I rush to say that the pianist was an expert at food and menus inherited at her family home since her father was a wholesale grocer and her mother a scrupulous adherent to menus. At their table, food was always a stable topic of discussion and healthy cooking was a premium consideration. In her family they ate and conversed throughout the meal. Assuredly since eating and talking with decent intervals between chewing and swallowing for talking will minimize the risk of aspiration of food and the need for the Heimlich maneuver.
On the other hand in my family of origin we ate, and then we talked. It may ,in part. have been we were all boys so conversation gave way to eating. Once the plate was empty, we talked. This resulted in bolting our food but, by not talking, the epiglottis remained closed over the trachea and aspiration was highly unlikely. I never remember the Heimlich maneuver ever having to be done in my family.
The pianist and I are fork stabbers but i stab where the food lies and she gathers the food into the center before poking. Neither of us use the ergonomically unsound American way of pinning the meat down with the fork so iy won't fly off the plate, and cutting it and changing the fork to the knife hand to scoop up to the mouth.
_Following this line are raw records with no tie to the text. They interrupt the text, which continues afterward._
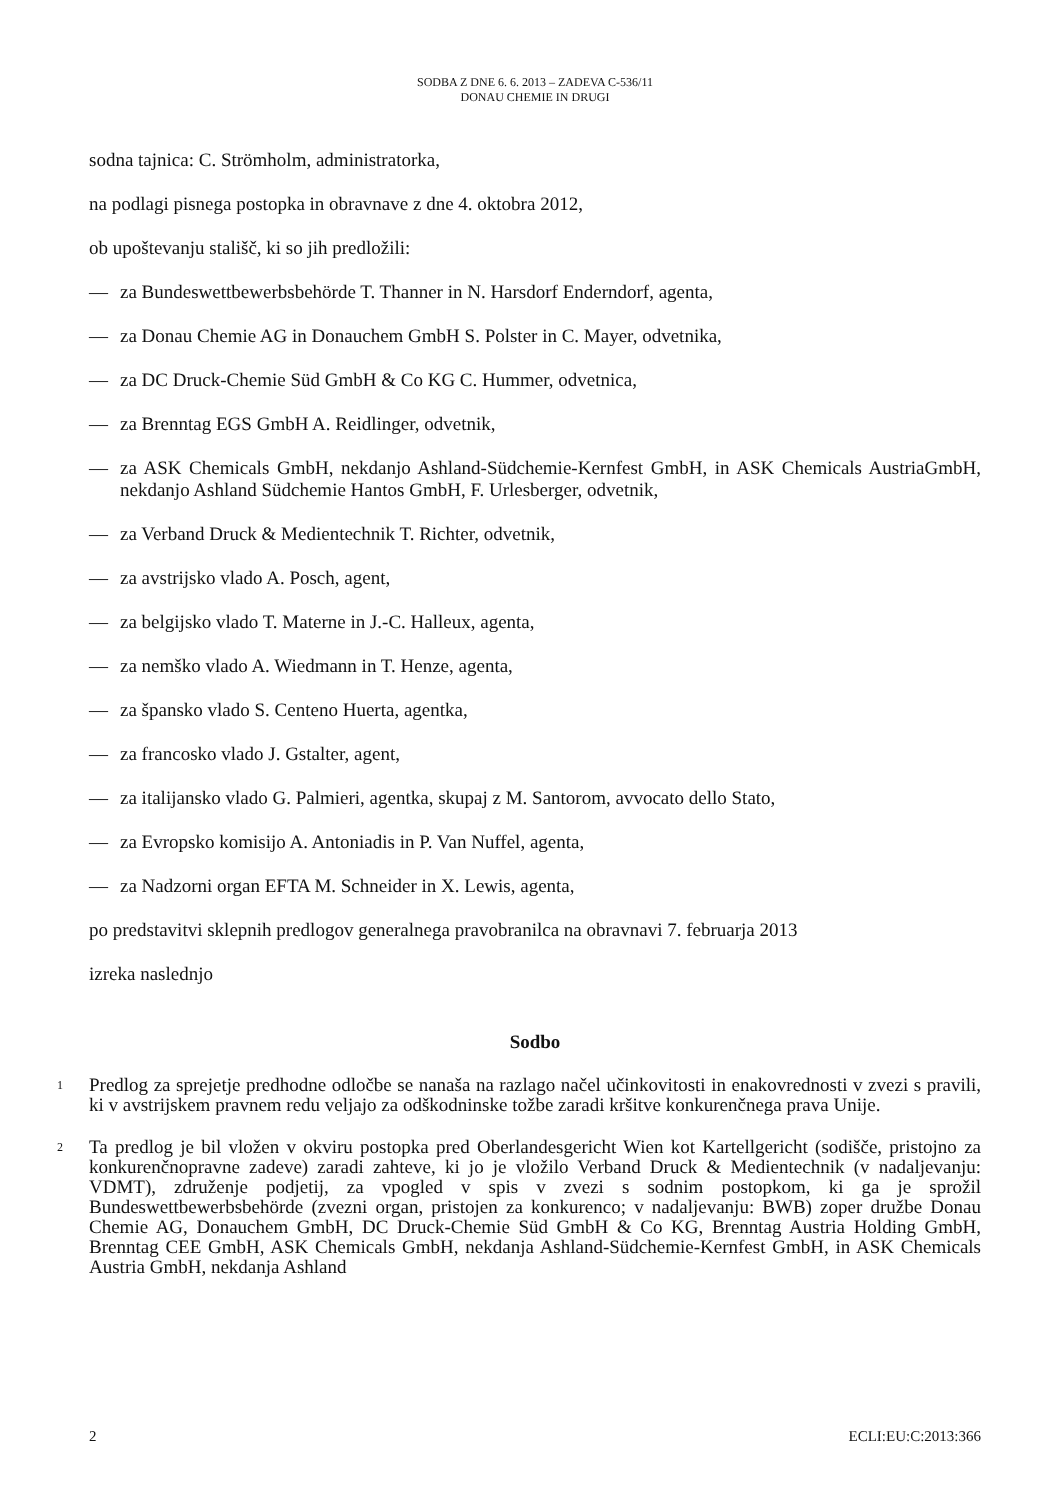SODBA Z DNE 6. 6. 2013 – ZADEVA C-536/11
DONAU CHEMIE IN DRUGI
sodna tajnica: C. Strömholm, administratorka,
na podlagi pisnega postopka in obravnave z dne 4. oktobra 2012,
ob upoštevanju stališč, ki so jih predložili:
— za Bundeswettbewerbsbehörde T. Thanner in N. Harsdorf Enderndorf, agenta,
— za Donau Chemie AG in Donauchem GmbH S. Polster in C. Mayer, odvetnika,
— za DC Druck-Chemie Süd GmbH & Co KG C. Hummer, odvetnica,
— za Brenntag EGS GmbH A. Reidlinger, odvetnik,
— za ASK Chemicals GmbH, nekdanjo Ashland-Südchemie-Kernfest GmbH, in ASK Chemicals AustriaGmbH, nekdanjo Ashland Südchemie Hantos GmbH, F. Urlesberger, odvetnik,
— za Verband Druck & Medientechnik T. Richter, odvetnik,
— za avstrijsko vlado A. Posch, agent,
— za belgijsko vlado T. Materne in J.-C. Halleux, agenta,
— za nemško vlado A. Wiedmann in T. Henze, agenta,
— za špansko vlado S. Centeno Huerta, agentka,
— za francosko vlado J. Gstalter, agent,
— za italijansko vlado G. Palmieri, agentka, skupaj z M. Santorom, avvocato dello Stato,
— za Evropsko komisijo A. Antoniadis in P. Van Nuffel, agenta,
— za Nadzorni organ EFTA M. Schneider in X. Lewis, agenta,
po predstavitvi sklepnih predlogov generalnega pravobranilca na obravnavi 7. februarja 2013
izreka naslednjo
Sodbo
1 Predlog za sprejetje predhodne odločbe se nanaša na razlago načel učinkovitosti in enakovrednosti v zvezi s pravili, ki v avstrijskem pravnem redu veljajo za odškodninske tožbe zaradi kršitve konkurenčnega prava Unije.
2 Ta predlog je bil vložen v okviru postopka pred Oberlandesgericht Wien kot Kartellgericht (sodišče, pristojno za konkurenčnopravne zadeve) zaradi zahteve, ki jo je vložilo Verband Druck & Medientechnik (v nadaljevanju: VDMT), združenje podjetij, za vpogled v spis v zvezi s sodnim postopkom, ki ga je sprožil Bundeswettbewerbsbehörde (zvezni organ, pristojen za konkurenco; v nadaljevanju: BWB) zoper družbe Donau Chemie AG, Donauchem GmbH, DC Druck-Chemie Süd GmbH & Co KG, Brenntag Austria Holding GmbH, Brenntag CEE GmbH, ASK Chemicals GmbH, nekdanja Ashland-Südchemie-Kernfest GmbH, in ASK Chemicals Austria GmbH, nekdanja Ashland
2 ECLI:EU:C:2013:366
If we eat soup or cereal she spoons away from herself and I spoon toward myself. I often end up with a spot of soup on my front and crumbs of cereal in my tablecloth.
She rotates around the plate eating in strict turn it seems one forkful of each of the four portions on the plate, whereas I eat the entire portion of each of the four one after the other. I suppose it matters little because they all mix up in the gut shortly thereafter.